Wednesday, October 12, 2005
Instigating a Platform Tug Of War: What About Audio?
This blog post references my cover story, 'Instigating a Platform Tug Of War: Graphics Vendors Hunger for CPU Suppliers' Turf' in the October 13, 2005 edition of EDN.
Intel and Microsoft's unveiling of the AC'97 specification in...err....1977....marked a dramatic shift in hardware-versus-software partitioning for implementing audio on PCs. Prior to AC'97, dedicated audio chips handled both the digital and analog functions associated with audio recording and playback....A/D and D/A conversion, mixing, amplification, sample rate and size conversion, etc.

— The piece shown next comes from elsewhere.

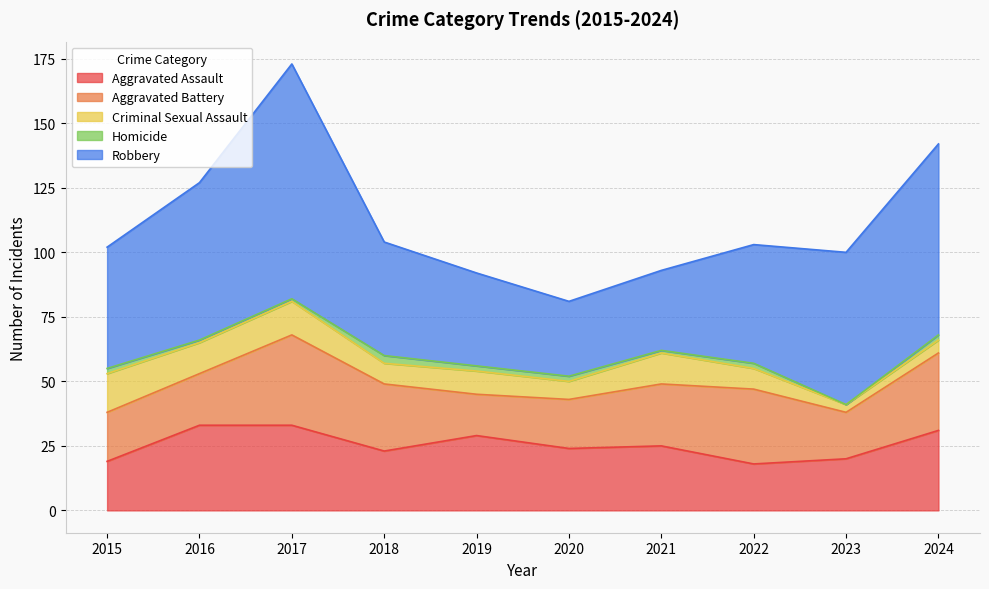

At which category is the sum across all series the highest?

2017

AC'97 shifted the bulk of the binary-based tasks away from the audio chip; initially to hardware circuitry housed in the core logic chipset, over time supplemented and supplanted by software running on CPUs. AC'97 supported six-channel audio at up-to 48 kHz sampling rates, with up-to-20 bit precision. Two-channel audio quality went up to 96 kHz and 20-bit. The follow-on High Definition Audio specification, among other things, boosts audio quality to 192 kHz and 32-bit, across up to eight channels.

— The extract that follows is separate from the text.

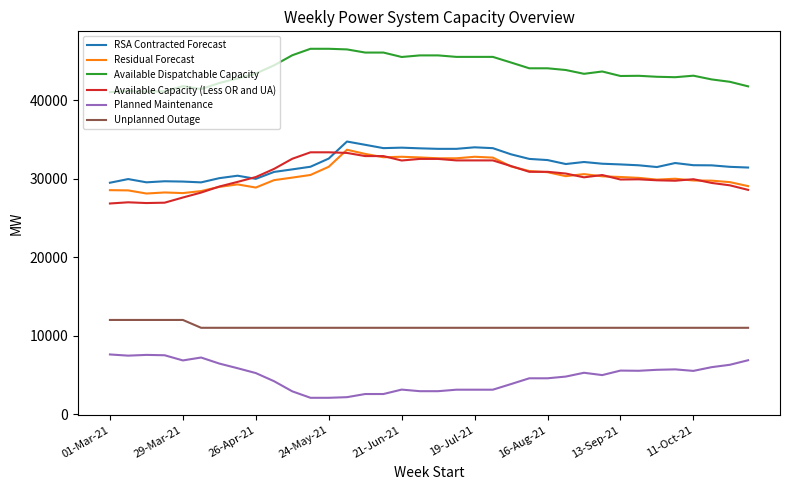

Is this an area chart (filled region under the line)?

No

AC'97 and HD Audio have put the 'hurt' on sound card vendors, but the add-in audio business hasn't completely evaporated. Companies like Creative Labs have focused their marketing energy on two classes of potential customers; musicians and sound engineers (who value the low latency of a hardware-based audio subsystem approach, along with higher sample rates and sizes than AC'97 allowed; these folks will often also pay extra for a USB- or Firewire-tethered external audio module that moves the analog circuitry outside of the noisy PC environment) and gamers (who value the combination of low latency, rich, high frame rate visuals and immersive surround sound that Creative and its competitors claim isn't possible with a CPU-centric audio implementation). And Creative apparently thinks there's sufficient business opportunity going forward to continue significantly investing in its franchise; less than two months ago the company launched the 3.1 million transistor X-Fi audio processor, along with a family of sound cards (Slashdot discussion and review links here).

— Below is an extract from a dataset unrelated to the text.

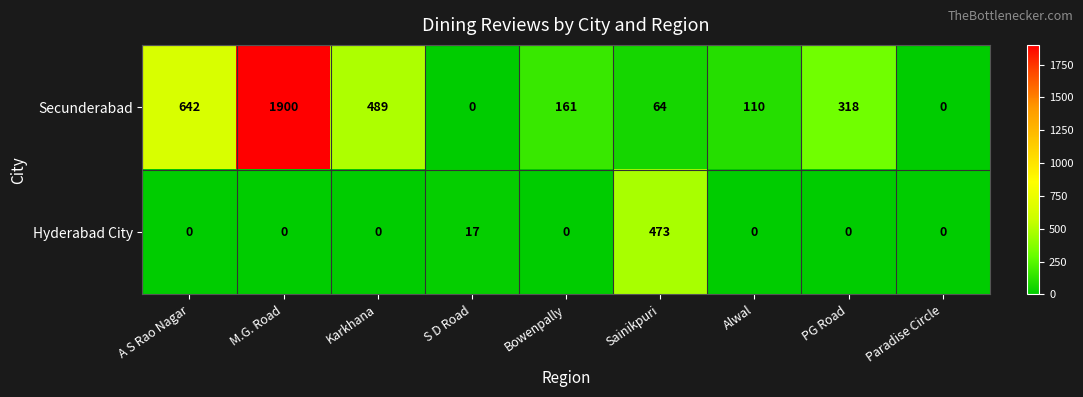

Which series has the largest range (max minus min)?

Secunderabad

Where else could audio processing take place? What about....on the GPU? I was first made aware of this possibility earlier this summer during an interview with Falanx's CEO, Borgar Ljosland, at SIGGRAPH. Further digging uncovered BionicFX (I absolutely love the 'Your video card. More cowbell.' quote on their home page), a series of audio effects algorithms that run on Nvidia graphics cards. Aside from the fundamental challenge of crafting audio DSP routines in such a manner that they 'fool' the GPU into thinking it's processing graphics primitives, it seems that juggling simultaneous audio and graphics functions, both within a single application and between multiple concurrently-running applications, will be tough to robustly implement. But I commend BionicFX for its fresh approach to the audio processing problem.